Max back in car on Wednesday in Barcelona
Max back in car on Wednesday in Barcelona

Verstappen enjoys extra time in RB12
Max Verstappen described as "very, very positive" his extra day behind the wheel of Red Bull's RB12 during in-season testing at the Circuit de Barcelona-Catalunya.

Verstappen, who claimed victory the Spanish Grand Prix on his debut for the senior team, added 118 more trouble-free laps and posted the quickest time on Wednesday.

"It was good to get back in the car today," said Verstappen.

"The car is good to drive, very enjoyable and we achieved very good mileage.

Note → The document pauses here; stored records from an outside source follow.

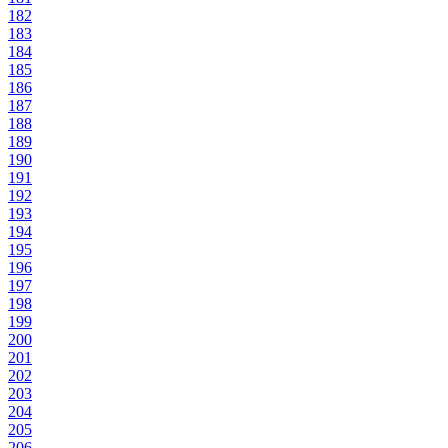
182
183
184
185
186
187
188
189
190
191
192
193
194
195
196
197
198
199
200
201
202
203
204
205
206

"For me personally it was good to have the opportunity to get even more comfortable with the car. I was able to try some new things and find ways to improve my performance.

"I learned a lot about the RB12 today, which is very, very positive."

"A big part of the day was for Max to keep working with his crew and his team of engineers, just to build up that rapport," added Head of Race Engineering Guillaume Rocquelin.

"We've also been looking at the set-up options that he prefers.

"I know he's won a race but ultimately he's only been with us [as a Red Bull driver] a week, so there's still a lot that we need to work on together as we get to know each other.

"We had to go through the various options and evaluate them with Max, see what he likes – things like the layout of his wheel and what he wants to see on the display."